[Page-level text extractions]
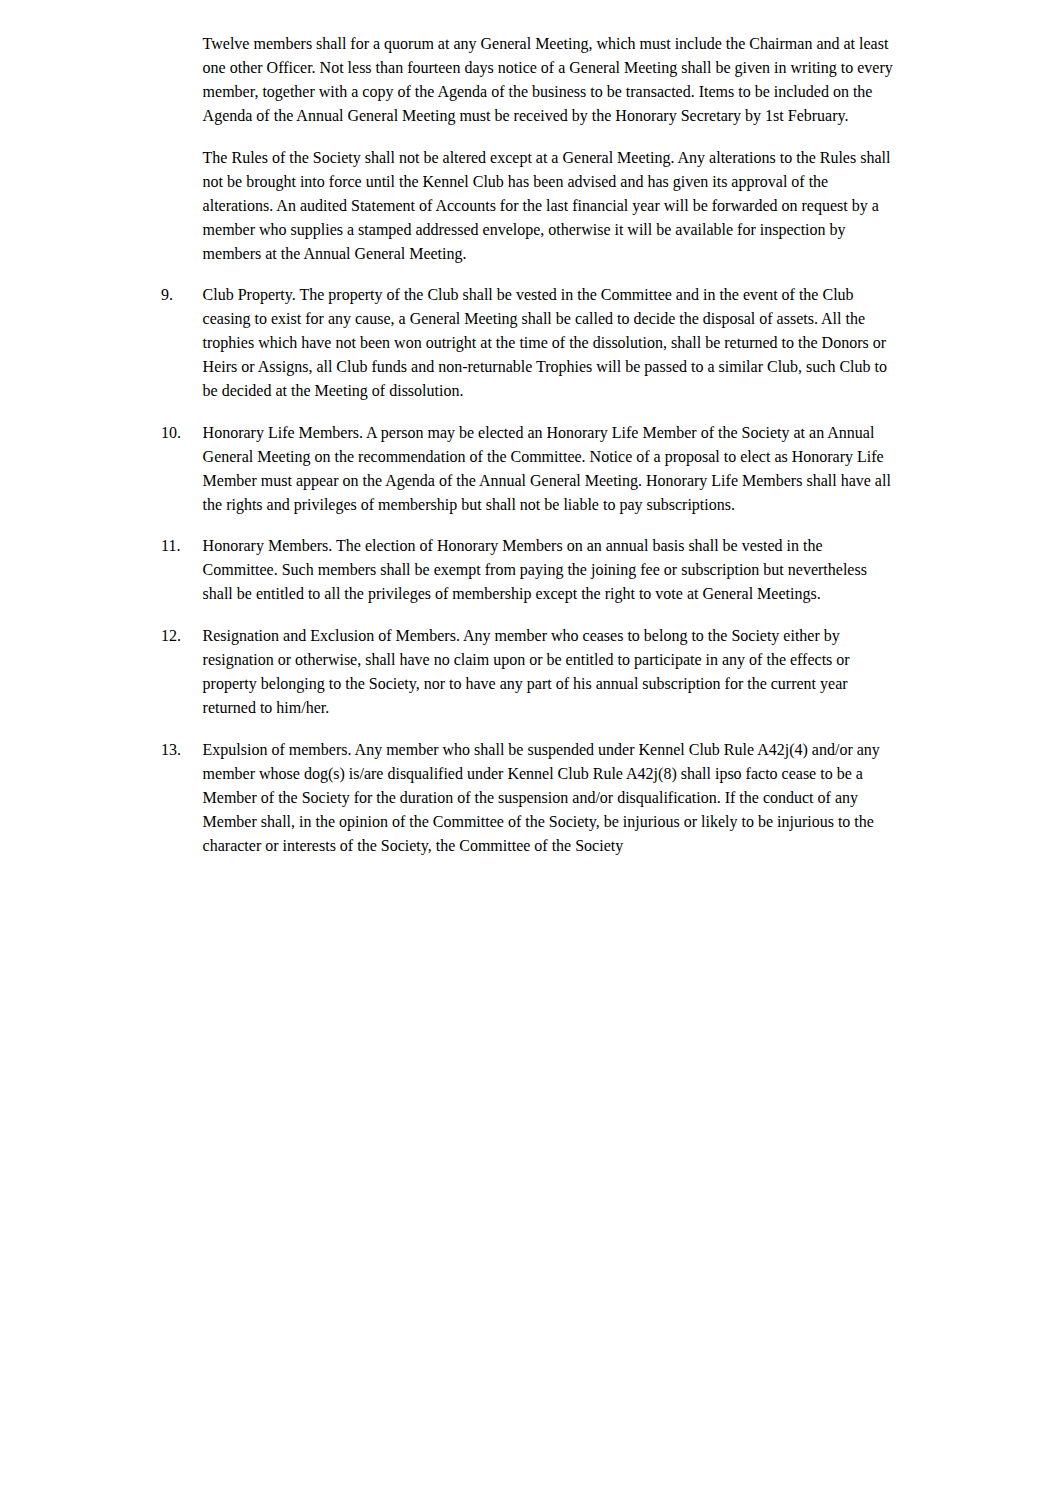Twelve members shall for a quorum at any General Meeting, which must include the Chairman and at least one other Officer. Not less than fourteen days notice of a General Meeting shall be given in writing to every member, together with a copy of the Agenda of the business to be transacted. Items to be included on the Agenda of the Annual General Meeting must be received by the Honorary Secretary by 1st February.
The Rules of the Society shall not be altered except at a General Meeting. Any alterations to the Rules shall not be brought into force until the Kennel Club has been advised and has given its approval of the alterations. An audited Statement of Accounts for the last financial year will be forwarded on request by a member who supplies a stamped addressed envelope, otherwise it will be available for inspection by members at the Annual General Meeting.
Club Property. The property of the Club shall be vested in the Committee and in the event of the Club ceasing to exist for any cause, a General Meeting shall be called to decide the disposal of assets. All the trophies which have not been won outright at the time of the dissolution, shall be returned to the Donors or Heirs or Assigns, all Club funds and non-returnable Trophies will be passed to a similar Club, such Club to be decided at the Meeting of dissolution.
Honorary Life Members. A person may be elected an Honorary Life Member of the Society at an Annual General Meeting on the recommendation of the Committee. Notice of a proposal to elect as Honorary Life Member must appear on the Agenda of the Annual General Meeting. Honorary Life Members shall have all the rights and privileges of membership but shall not be liable to pay subscriptions.
Honorary Members. The election of Honorary Members on an annual basis shall be vested in the Committee. Such members shall be exempt from paying the joining fee or subscription but nevertheless shall be entitled to all the privileges of membership except the right to vote at General Meetings.
Resignation and Exclusion of Members. Any member who ceases to belong to the Society either by resignation or otherwise, shall have no claim upon or be entitled to participate in any of the effects or property belonging to the Society, nor to have any part of his annual subscription for the current year returned to him/her.
Expulsion of members. Any member who shall be suspended under Kennel Club Rule A42j(4) and/or any member whose dog(s) is/are disqualified under Kennel Club Rule A42j(8) shall ipso facto cease to be a Member of the Society for the duration of the suspension and/or disqualification. If the conduct of any Member shall, in the opinion of the Committee of the Society, be injurious or likely to be injurious to the character or interests of the Society, the Committee of the Society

* [Activity]
Restate all entries above exactly, but not the images.

* [Task response]
Twelve members shall for a quorum at any General Meeting, which must include the Chairman and at least one other Officer. Not less than fourteen days notice of a General Meeting shall be given in writing to every member, together with a copy of the Agenda of the business to be transacted. Items to be included on the Agenda of the Annual General Meeting must be received by the Honorary Secretary by 1st February.
The Rules of the Society shall not be altered except at a General Meeting. Any alterations to the Rules shall not be brought into force until the Kennel Club has been advised and has given its approval of the alterations. An audited Statement of Accounts for the last financial year will be forwarded on request by a member who supplies a stamped addressed envelope, otherwise it will be available for inspection by members at the Annual General Meeting.
Club Property. The property of the Club shall be vested in the Committee and in the event of the Club ceasing to exist for any cause, a General Meeting shall be called to decide the disposal of assets. All the trophies which have not been won outright at the time of the dissolution, shall be returned to the Donors or Heirs or Assigns, all Club funds and non-returnable Trophies will be passed to a similar Club, such Club to be decided at the Meeting of dissolution.
Honorary Life Members. A person may be elected an Honorary Life Member of the Society at an Annual General Meeting on the recommendation of the Committee. Notice of a proposal to elect as Honorary Life Member must appear on the Agenda of the Annual General Meeting. Honorary Life Members shall have all the rights and privileges of membership but shall not be liable to pay subscriptions.
Honorary Members. The election of Honorary Members on an annual basis shall be vested in the Committee. Such members shall be exempt from paying the joining fee or subscription but nevertheless shall be entitled to all the privileges of membership except the right to vote at General Meetings.
Resignation and Exclusion of Members. Any member who ceases to belong to the Society either by resignation or otherwise, shall have no claim upon or be entitled to participate in any of the effects or property belonging to the Society, nor to have any part of his annual subscription for the current year returned to him/her.
Expulsion of members. Any member who shall be suspended under Kennel Club Rule A42j(4) and/or any member whose dog(s) is/are disqualified under Kennel Club Rule A42j(8) shall ipso facto cease to be a Member of the Society for the duration of the suspension and/or disqualification. If the conduct of any Member shall, in the opinion of the Committee of the Society, be injurious or likely to be injurious to the character or interests of the Society, the Committee of the Society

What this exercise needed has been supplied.